A Spring Boot application for scraping and converting HTML data into an Excel spreadsheet.


📚 GitHub Repository

This project demonstrates a complete pipeline of working with web data using Java and Spring Boot. It fetches raw HTML from a given URL, extracts relevant information, maps it to structured Java objects (POJOs), and writes the results into an .xls Excel file.


⚙️ Tech Stack

  • Spring Boot – main application framework
  • Jsoup – HTML parsing
  • Apache POI – Excel file generation
  • Spring Configuration – flexible setup via application.properties

🚀 Features

  1. Fetch HTML content Makes a GET request to the target URL and retrieves the HTML response.

  2. Parse HTML with Jsoup Uses Jsoup to create a Document object and navigate the DOM.

  3. Map to POJO objects Extracted data is converted into Java classes for easy manipulation.

  4. Export to Excel (XLS) Generates a formatted .xls spreadsheet using Apache POI.

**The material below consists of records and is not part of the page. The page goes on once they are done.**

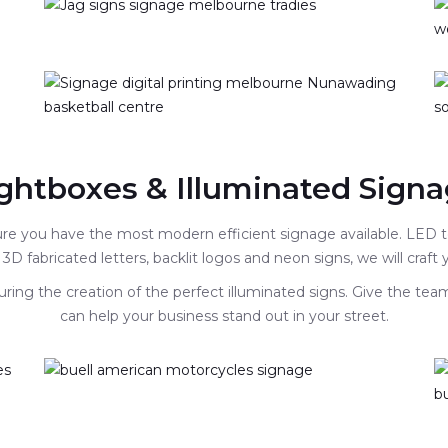
ghtboxes & Illuminated Sign
sure you have the most modern efficient signage available. LED
 3D fabricated letters, backlit logos and neon signs, we will craft
ring the creation of the perfect illuminated signs. Give the tea
can help your business stand out in your street.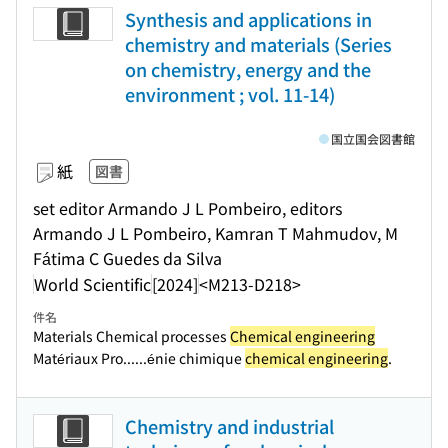
Synthesis and applications in
chemistry and materials (Series
on chemistry, energy and the
environment ; vol. 11-14)
国立国会図書館
紙
図書
set editor Armando J L Pombeiro, editors
Armando J L Pombeiro, Kamran T Mahmudov, M
Fátima C Guedes da Silva
World Scientific
[2024]
<M213-D218>
件名
Materials Chemical processes
Chemical engineering
Matériaux Pro...
...énie chimique
chemical engineering
.
Chemistry and industrial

  5. Configurable via properties file Keywords and target URL can be defined in application.properties.


🛠️ How to Run

  1. Clone the repository:
git clone https://github.com/maltsev-dev/html_scraper_template
cd html_scraper_template
  1. Configure the app in src/main/resources/application.properties:
target.url=https://example.com
scraper.keywords=Item,Price,Details
  1. Run the application:
./mvnw spring-boot:run
  1. The output Excel file (output.xls) will be generated in the project root.

✅ Benefits

  • Fully based on the Java ecosystem
  • Requires no browser automation or WebDriver
  • Easily customizable for different scraping needs
  • Simple to set up and extend

📄 License

This project is licensed under the MIT License.